- Born: 2 July 1922 Handlová, Czechoslovakia
- Died: 13 March 2023 (aged 100) Prievidza, Slovakia
- Occupation: Miner
- Known for: Fighting in the Slovak National Uprising and being a political prisoner in communist Czechoslovakia

= Karol Mikuláš =

Slovak miner, partisan and political prisoner (1922–2023)

Karol Mikuláš (2 July 1922 – 13 March 2023) was a Slovak miner, partisan, and political prisoner. He participated in the 1940 Handlová miners strike against the Fascist regime of the World War II era Slovak Republic and later fought as a partisan in the Slovak National Uprising. In 1955 he was arrested and sentenced to hard labor in a uranium mine by the Communist regime of the Czechoslovak Socialist Republic. Shortly before his death, he received the Order of Ľudovít Štúr 1st class as a recognition of lifelong dedication to the values of democracy.

==Early life==
Mikuláš was born in July 1922 to a working-class family in the miner town of Handlová. His father, who was himself a miner, was strongly devoted to the ideals of social democracy. His family was strongly supportive of the young First Czechoslovak Republic because of the political persuasion of Mikuláš' father and also for allowing their children to receive education, which had previously not been accessible to working class children. As a pupil, young Mikuláš was highly impressed by the democratic ideals promoted by the Czech teacher Bláha, who came to Slovakia to teach underprivileged local children.
As an 18 year old, Mikuláš started working in a coal mine. Not satisfied with the life of a simple miner, he pursued further education in the Slovak capital of Bratislava, where he obtained a High School diploma and started working at the General Directorate of the Handlová mining company.

==1940 Miners' strike in Handlová==
In 1940 Mikuláš actively participated in a large-scale strike of Handlová miners, which was the largest strike that took place in the World War II Slovakia during its existence. The strike represented a major challenge to the fascist regime narrative of national unity. The regime eventually managed to end the strike by force.

==Slovak National Uprising==
Mikuláš' involvement in the 1940 strike attracted the attention of the regime. An arrest order was issued for avoiding military service. Mikuláš fled to the Štós baths, where he had spent two weeks as a child when his father was undergoing regeneration after an injury. He worked at the baths in exchange for food and lodging.

When he learned about an increased partisan activity, he boarded a train at Margecany, attempting to reach his family before the fighting started. Nonetheless, he never made it home as his train was boarded by anti-fascist fighters in Poprad, who informed the passengers about the start of the uprising and invited male travelers to join the fight. Answering their call, Mikuláš joined the local partisan garrison and, following a military training, fought against the regime and its German allies. He participated in a major battle near Telgárt.

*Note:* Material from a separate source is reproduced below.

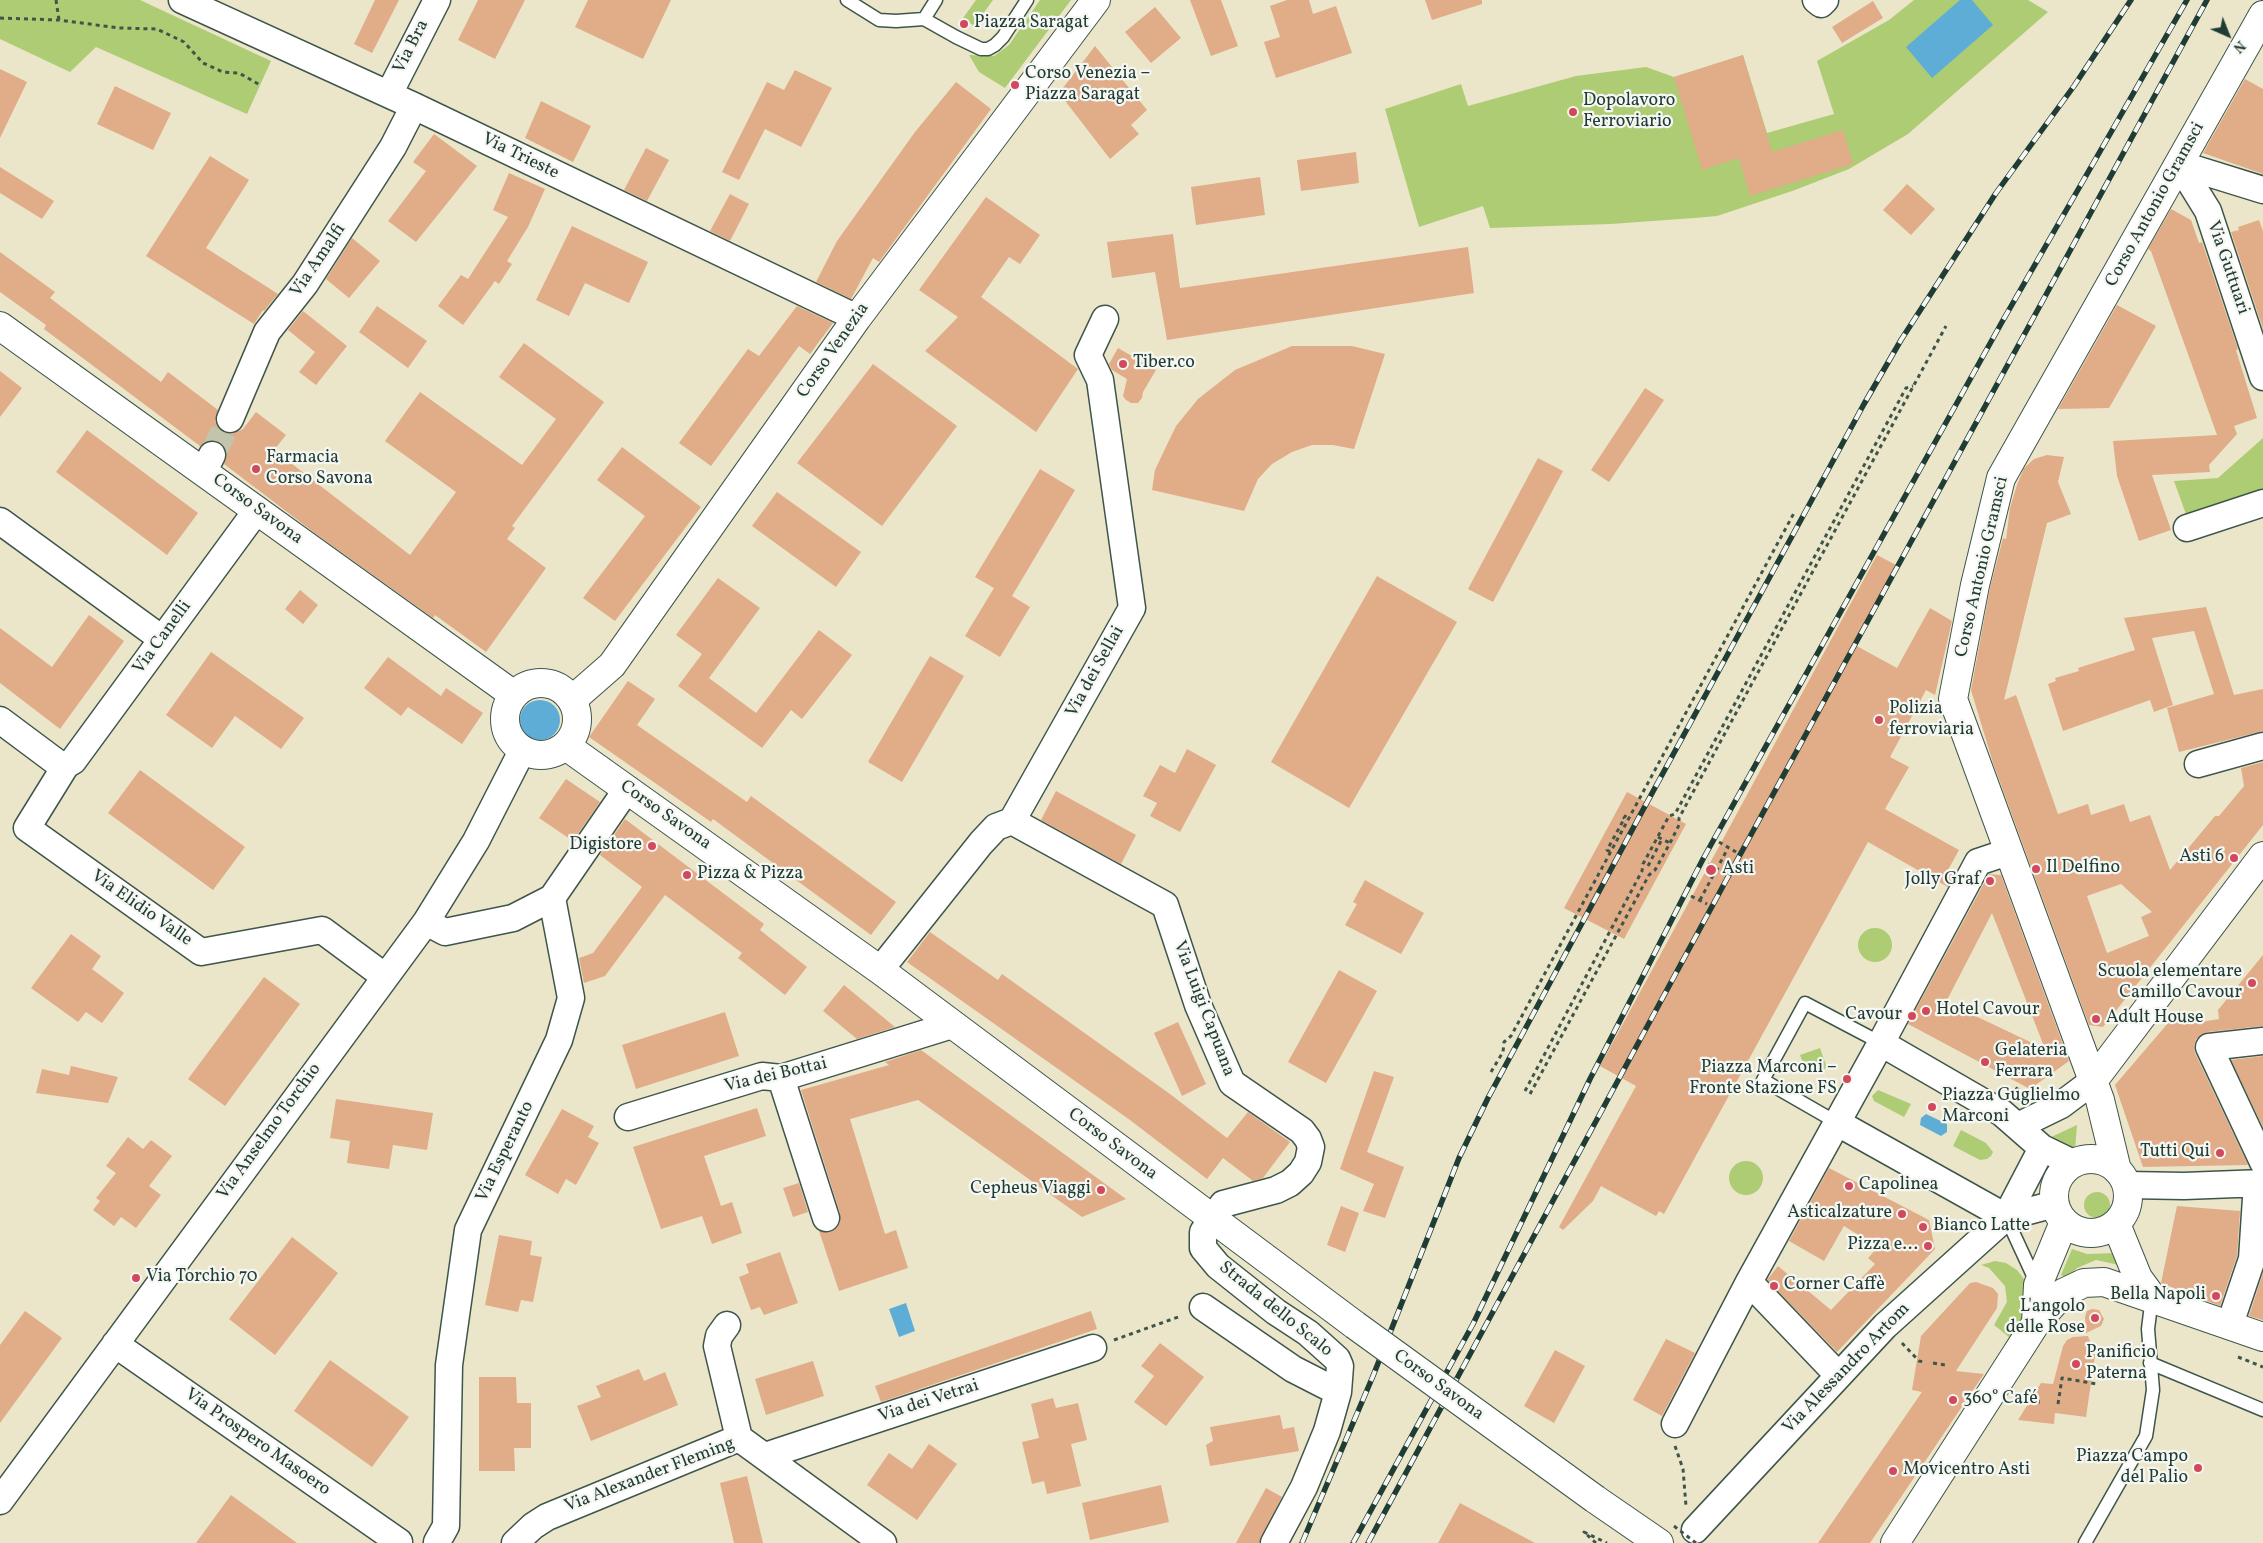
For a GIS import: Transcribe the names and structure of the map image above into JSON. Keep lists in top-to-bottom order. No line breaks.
{"streets":{"main road":["Corso Antonio Gramsci","Corso Venezia","Corso Savona"],"street":["Via Bra","Via Trieste","Via Amalfi","Via Guttuari","Via Canelli","Via dei Sellai","Via Elidio Valle","Via Luigi Capuana","Via dei Bottai","Via Anselmo Torchio","Via Esperanto","Strada dello Scalo","Via Alessandro Artom","Via dei Vetrai","Via Prospero Masoero","Via Alexander Fleming"]},"crossings":[["Via Bra","Via Trieste"],["Via Trieste","Via Amalfi"],["Via Trieste","Corso Venezia"],["Corso Antonio Gramsci","Via Guttuari"],["Corso Venezia","Corso Savona"],["Corso Venezia","Via Anselmo Torchio"],["Corso Savona","Via Canelli"],["Corso Savona","Via Luigi Capuana"],["Corso Savona","Via dei Bottai"],["Corso Savona","Via Anselmo Torchio"],["Corso Savona","Strada dello Scalo"],["Corso Savona","Via Alessandro Artom"],["Via Canelli","Via Elidio Valle"],["Via dei Sellai","Via Luigi Capuana"],["Via Elidio Valle","Via Anselmo Torchio"],["Via Luigi Capuana","Strada dello Scalo"],["Via Anselmo Torchio","Via Prospero Masoero"],["Via dei Vetrai","Via Alexander Fleming"]],"places":["Piazza Saragat","Corso Venezia – Piazza Saragat","Dopolavoro Ferroviario","Tiber.co","Farmacia Corso Savona","Polizia ferroviaria","Digistore","Asti 6","Il Delfino","Asti","Pizza & Pizza","Jolly Graf","Scuola elementare Camillo Cavour","Hotel Cavour","Cavour","Adult House","Gelateria Ferrara","Piazza Marconi – Fronte Stazione FS","Piazza Guglielmo Marconi","Tutti Qui","Capolinea","Cepheus Viaggi","Asticalzature","Bianco Latte","Pizza e...","Via Torchio 70","Corner Caffè","Bella Napoli","L'angolo delle Rose","Panificio Paterna","360° Café","Piazza Campo del Palio","Movicentro Asti"],"north":"bottom right"}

Upon returning home after the war, he discovered his father died in the Sachsenhausen concentration camp, where he was deported following his arrest by Gestapo due to his Social Democratic convictions.

===Persecution in the Communist Czechoslovakia===
Following the war, Mikuláš became the main breadwinner for his family. He returned to mining. In 1955 he was accused of sabotage, conspiracy against state and arson. The pretext for the accusations were Mikuláš' efforts to introduce technological innovations to ease the physical harshness of mining. He was sentenced by the court in Nitra to 4.5 years of hard labor in a uranium mine near Příbram.

==Life after retirement==
Mikuláš retired from mining in 1976. He spent the rest of his life in the Píly Housing Estate in the city of Prievidza, close to Handlová. Mikuláš and his wife were the first two inhabitants of the housing estate. Mikuláš was highly involved in its development, which he saw as integral to improving living conditions of miners as it was developed chiefly to provide adequate housing for the miners of the region.

During his retirement, Mikuláš devoted his days to tourism, going on long hikes well into his 90s. He resented what he saw as disproportionate blame being laid on miners for the climate change, arguing other human activities such as transpiration are also responsible for the harmful emissions. He argued the hard work and sacrifices made by miners should be remembered by the future generations.

On 13 January 2023, president Zuzana Čaputová awarded Mikuláš the Order of Ľudovít Štúr, 1st class. Mikuláš died in Prievidza on 13 March 2023, at the age of 100. His death was announced by the local miners' union. The public broadcaster Radio and Television of Slovakia commemorated the legacy of Mikuláš by airing a documentary about his life on 14 January.